- Born: 5 February 1921 Modlin, Poland
- Died: 8 February 2019 (aged 98)
- Occupation(s): Fencing Master; Chair of the Fencing Department at the Academy of Physical Education in Katowice, Poland

= Zbigniew Czajkowski =

Polish fencing coach (1921–2019)

Zbigniew Czajkowski (5 February 1921 – 8 February 2019) was a Polish fencing coach. Czajkowski was dubbed "Father of the Polish School" of fencing. He coached many champions, including Egon Franke - the first Pole to earn an Olympic gold medal in fencing.

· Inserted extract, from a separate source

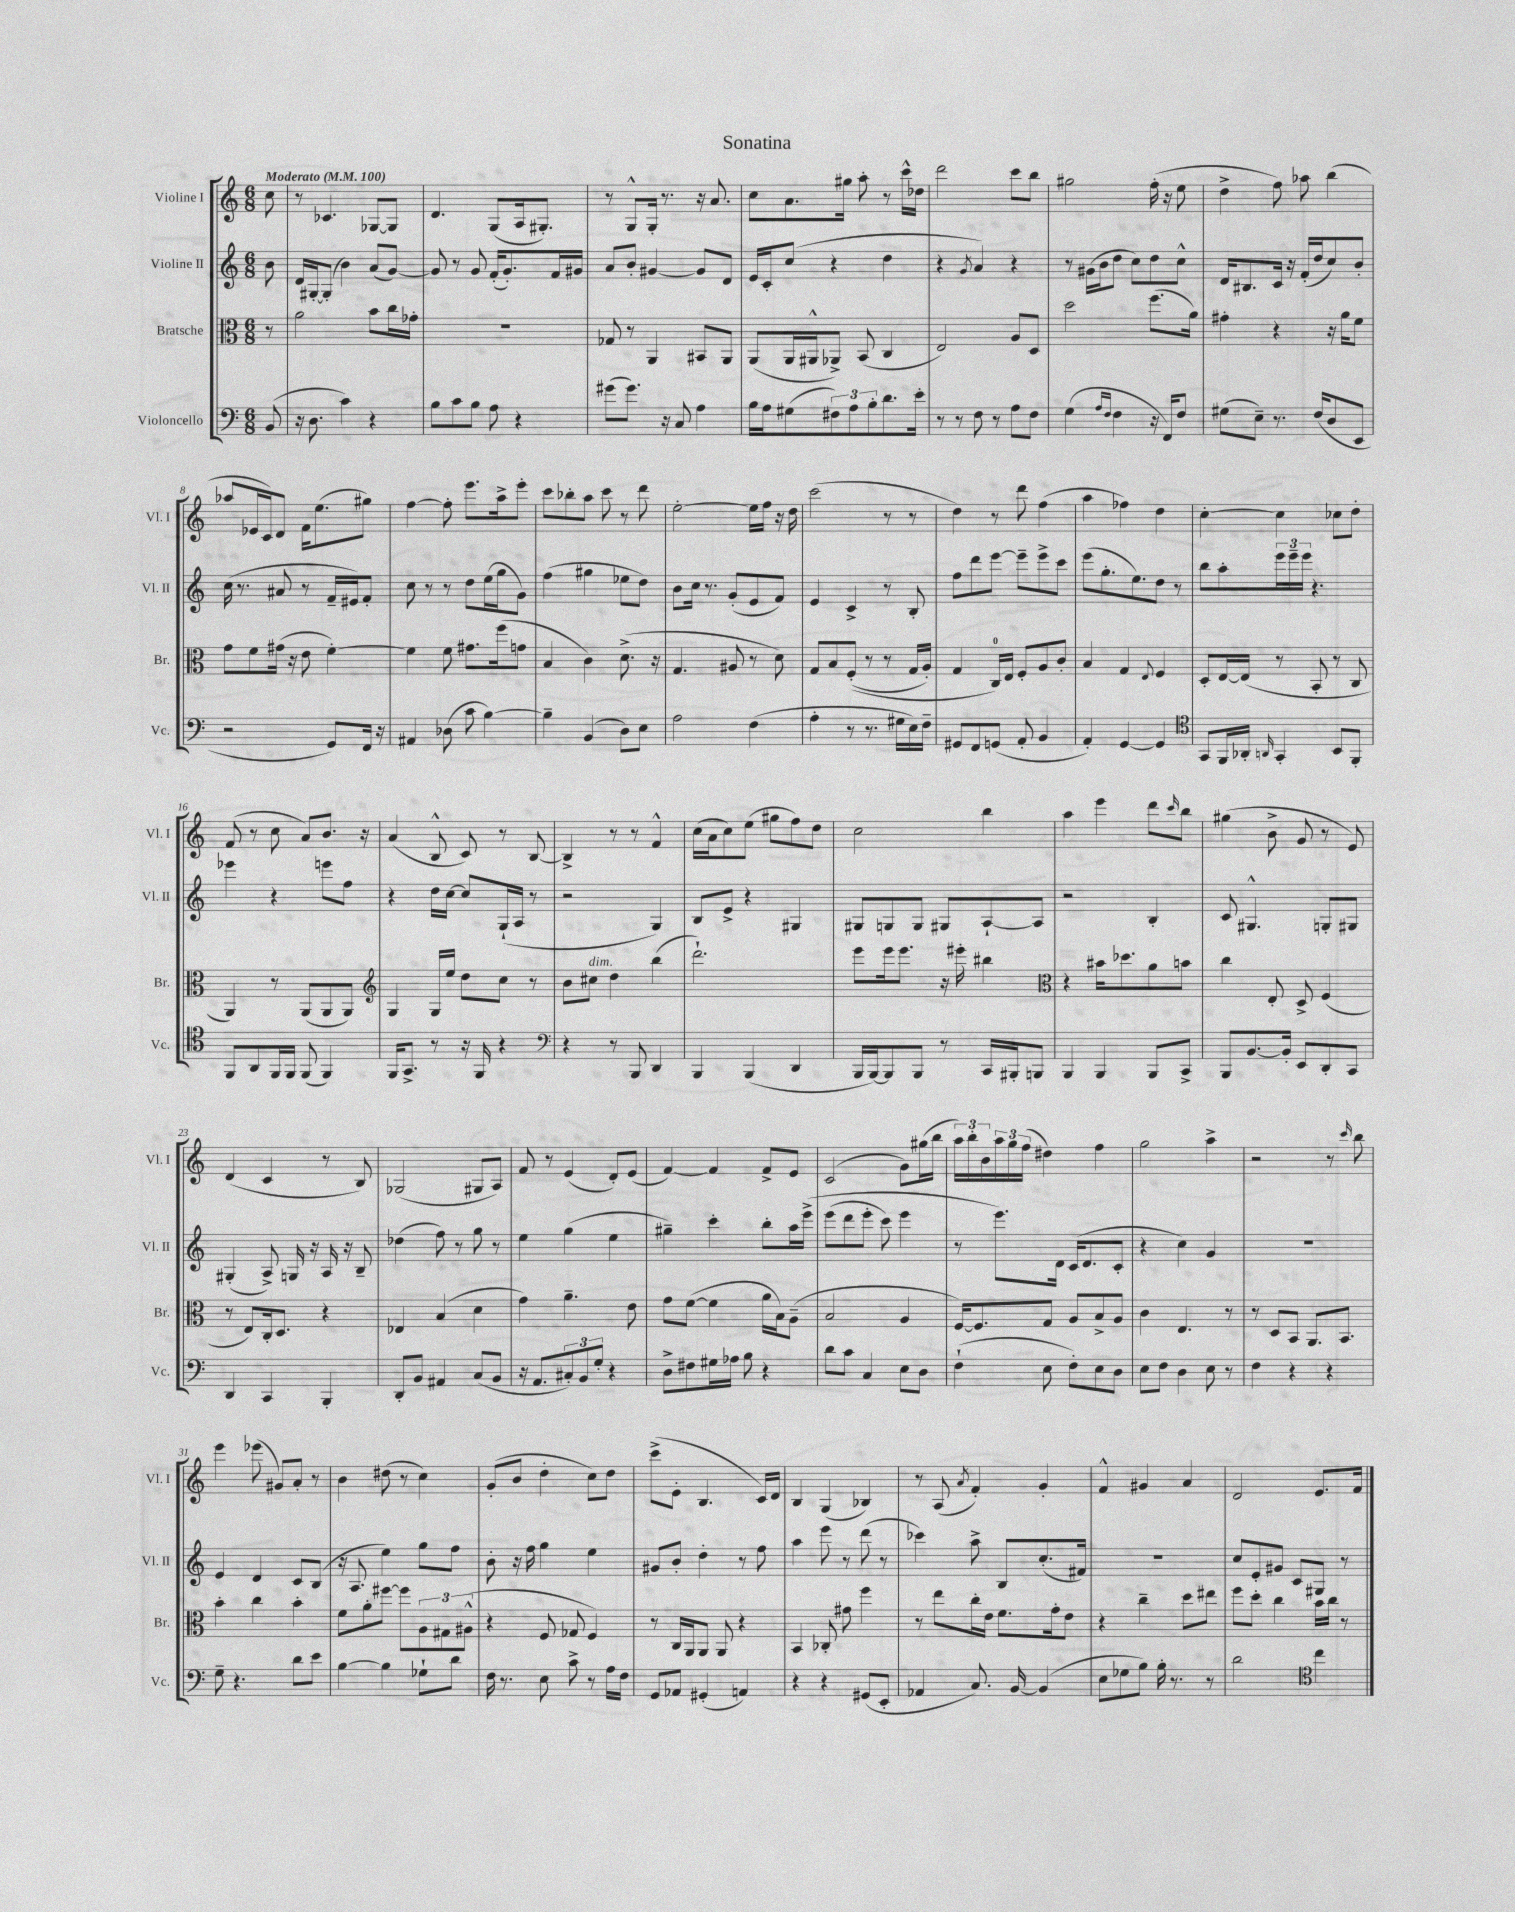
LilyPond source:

==During the Second World War==
Czajkowski was born in Modlin and started fencing at the age of 14, while in high school. The outbreak of the Second World War interrupted his fencing career as, immediately after his graduation in 1939, he enlisted in the Polish Navy to fight the Nazis. In September 1939, Czajkowski, along with four other Polish sailors, was captured by the Soviet army and sent for interrogation to the city of Kobryn. He was fortunate to avoid execution as the commissar in Kobryn was not interested in Czajkowski and sent him home. Czajkowski then made his way back to the Soviet controlled Lwów and, while waiting to be allowed to cross the Romanian border to rejoin the Polish forces in France, continued his fencing training. In April 1940, while on his way to the border, Czajkowski was again arrested by Soviet soldiers and this time spent over a year in various Soviet prisons, being interrogated and tortured. He was then sent to the Soviet labor camp in Vorkuta, beyond the polar circle where he survived extremely harsh conditions until, in September 1941, the new head of the labor camp decided to free him. During all his time as a Soviet prisoner, one of Czajkowski's main diversions was to hold a wooden spoon in his hand as though it were a sabre and "practice" fencing - visualizing himself engaged in his favorite activity as a distraction from the hardships of his imprisonment. After being freed from Vorkuta, Czajkowski spent weeks making his way to Uzbekistan, where he stayed for several months working on cotton and rice plantations. Before leaving, he also spent some time coaching fencing. On February 5, 1942, his birthday, Czajkowski rejoined the Polish Navy. He eventually was stationed in Great Britain, at the Polish Naval Station in Plymouth. Soon after D-Day, Czajkowski received leave from the Navy and began studying medicine at the University of Edinburgh in Scotland. He fenced for the Edinburgh University fencing club and the Scottish Fencing Club. He also began to do some amateur coaching for the Polish Students Association in Great Britain. His son was born in Edinburgh 1 December 1945.

==Back in Poland==
In 1949, Czajkowski returned to Poland, along with his new wife, Wendy Cochrane-Czajkowska. They lived in Kraków, where Czajkowski finished his final year of studies at the very reputable Jagiellonian University. Less than a year into his career as a doctor, Czajkowski decided to give it up because, as he put it, "Being a doctor is very depressing. You're always surrounded by sick people." He decided to, instead, become a full-time fencing coach.

In 1950, Czajkowski became the first post-war Polish National Champion in foil. He also represented Poland many times as a member of its national team - particularly achieving success in sabre, his favorite weapon. His best competitive result came at the 1953 World Championships in Brussels, where Czajkowski won a bronze medal in the team sabre event.

==Coaching success==
In 1964 Czajkowski's student, Egon Franke became the first Pole to ever earn an Olympic gold medal in fencing when he won the individual men's foil title. Czajkowski spent many years as Poland's top coach, creating dozens of national, European, World, and Olympic medalists in all three weapons. His international success continued into his 70s when, in 1996, his student Magdalena Jeziorowska became European Women's Epee Champion.

Some of Czajkowski's notable students include:
- Bogdan Gonsior - 1963 World Championship Bronze medalist in épée
- Egon Franke - 1964 Olympic Champion in foil
- Elżbieta Cymerman - nine-time Polish national champion in women's foil, silver medalist at the World University Games, gold medalist at the Socialist Countries Championships
- Jacek Bierkowski - 1975 World Championship Silver medalist in sabre
- Magdalena Jeziorowska - 1996 European Champion in women's épée

== Academic career ==
Since 1980, Czajkowski has been director of the Fencing Department at the Academy of Physical Education in Katowice where he has educated over one hundred fencing masters, including Edward Korfanty, Artur Wasiolka, Pawel Mancewicz, Michael Marx and Andrzej Gottner. Along with his medical degree, Czajkowski has a PhD in Physical Education and many honorary degrees. Czajkowski has written hundreds of published articles on fencing and its training, and thirty books including Understanding Fencing - The Unity of Theory and Practice, which was published in 2005 in the United States.